@MidnightRider Yes. Especially since reaching mid-life I sometimes feel a brutal despair—there so little we can do about the agonizing separations, the vulnerabilities…so many incomprehensible realities and unanswered questions. I find the world of my thoughts to be more real than the world around me. I’ll think: perhaps I’m crazy? But then I’m like: nobody notices…guess they are to? Then I let all that go and try to enjoy being alive. Very strange.
@WellWellWell3 @MidnightRider Yes it does. I live in Western NC and we are still recovering from Hurricane Helene. My family came through it relatively easily. We lost power and our frozen food but nothing more. Others lost everything. The damage is surreal.
But I don't feel the despair like you describe. I give those things over to God. I don't fully understand what happened and I ask the same why questions. We volunteered at our church to give out supplies. Helping others helps us.
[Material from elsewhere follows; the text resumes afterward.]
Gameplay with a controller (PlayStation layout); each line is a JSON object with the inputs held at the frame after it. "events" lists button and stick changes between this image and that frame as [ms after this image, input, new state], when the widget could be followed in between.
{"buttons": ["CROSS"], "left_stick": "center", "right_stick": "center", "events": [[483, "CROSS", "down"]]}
@danielbsmith I mean I am so glad this method of operation works for you. The problem I have with it in my brain though Daniel? How do I give over to God what God allowed to happen in the first place? Is God ever culpable for being a poor steward of the ant farm that he built Daniel? He works in mysterious ways is a copout.
@MidnightRider What about all of the good things in life? Fine food, a first date, dancing, music, art. Who is responsible for them?
@MidnightRider Do you remember leaving the bird site (I'm assuming) and coming to CoSo? Do you remember how that felt, how we had to go through a decompression phase?
Well, losing power after a hurricane is like that. We reconnected with nature a bit and life just slowed down. We grilled out what thawed and ate with family at our picnic table in the driveway. We reconnected however briefly.
Modern life has a way of distancing us from what matters, of distracting us. Take that as you will.